The exception is if you disinfect your chicken coop regularly. Disinfectants can especially damage a wood floor, so a painted floor can be helpful in that case.
Otherwise, this is a step that you do not need to worry about. In addition, some paints and other flooring materials, such as vinyl and rubberized coatings, may be toxic to chickens if they peck at them.
Don’t ignore the bed
A good bed pack is necessary regardless of the type of chicken coop floor you decide to install.
Even the damaging effects of concrete floors (especially those related to cold weather and effects on chickens’ feet) can be reduced with a good bed.
A soft bed pack will prevent direct contact between your chickens and the floor, reducing the chances of foot injuries.

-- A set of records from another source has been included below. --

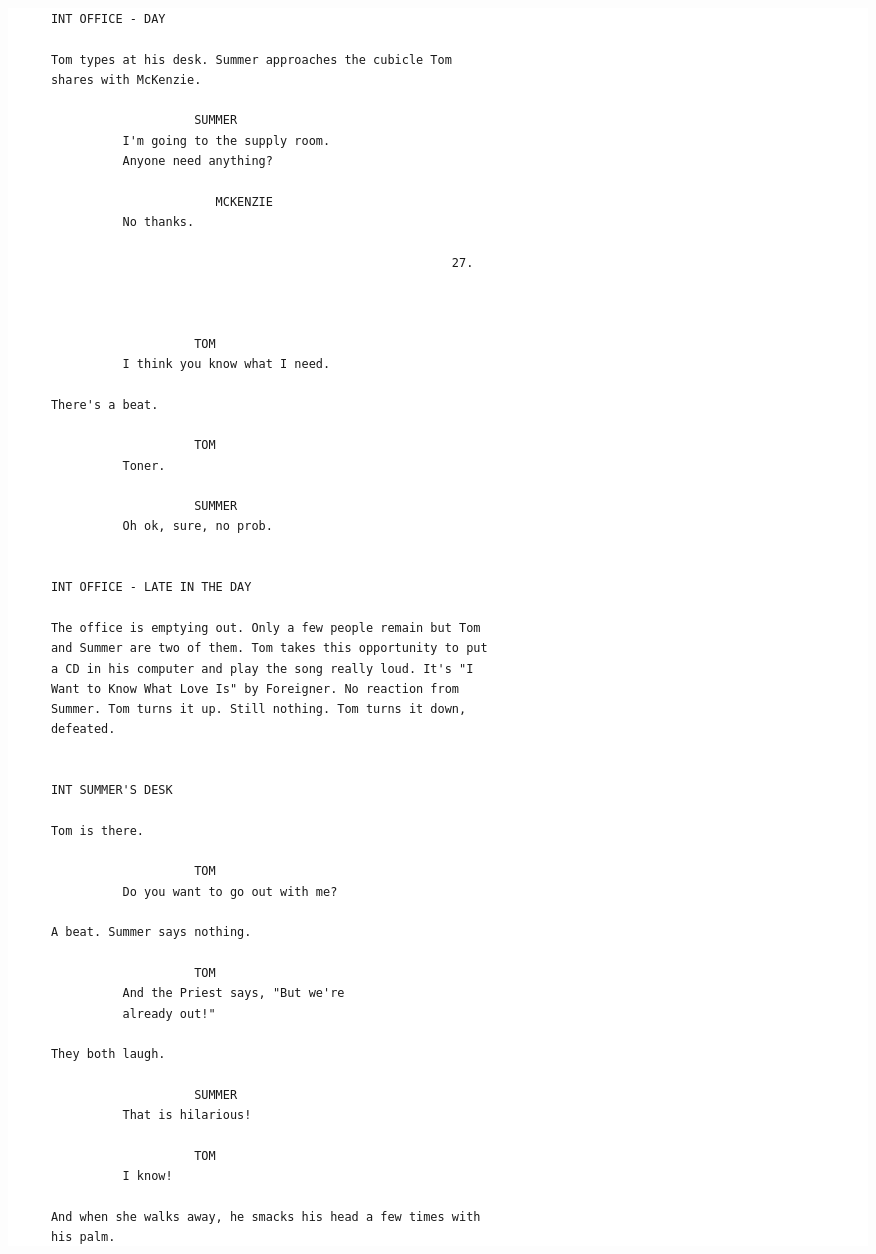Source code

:           INT OFFICE - DAY
          
          Tom types at his desk. Summer approaches the cubicle Tom
          shares with McKenzie.
          
                              SUMMER
                    I'm going to the supply room.
                    Anyone need anything?
          
                                 MCKENZIE
                    No thanks.
          
                                                                  27.
          
          
          
                              TOM
                    I think you know what I need.
          
          There's a beat.
          
                              TOM
                    Toner.
          
                              SUMMER
                    Oh ok, sure, no prob.
          
          
          INT OFFICE - LATE IN THE DAY
          
          The office is emptying out. Only a few people remain but Tom
          and Summer are two of them. Tom takes this opportunity to put
          a CD in his computer and play the song really loud. It's "I
          Want to Know What Love Is" by Foreigner. No reaction from
          Summer. Tom turns it up. Still nothing. Tom turns it down,
          defeated.
          
          
          INT SUMMER'S DESK
          
          Tom is there.
          
                              TOM
                    Do you want to go out with me?
          
          A beat. Summer says nothing.
          
                              TOM
                    And the Priest says, "But we're
                    already out!"
          
          They both laugh.
          
                              SUMMER
                    That is hilarious!
          
                              TOM
                    I know!
          
          And when she walks away, he smacks his head a few times with
          his palm.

Some of the most popular bedding options include wood shavings, straw, sand, and shredded paper.
We use a mixture of sliced paper, sliced cardboard, wood shavings and straw in our coop. This helps keep costs down since we use whatever is available to us. It can help reduce odors and makes disease related problems almost non-existent.
You can read more about the pros and cons of different types of chicken bed here.
What type of flooring is best?
Finally, there is no single best option for a chicken coop floor, although you definitely need to consider the concerns above to determine the best option for your unique situation.
Personally, we have always used a plywood floor. While it has many disadvantages (being one of them, the tendency to rot), it is safe and lightweight. This is a good alternative to our portable chicken coop which we move in and out of the garden every year.
Weigh all the possible factors listed above.
You’ll be able to find the right floor to keep you – and most importantly, your chickens – happy and comfortable.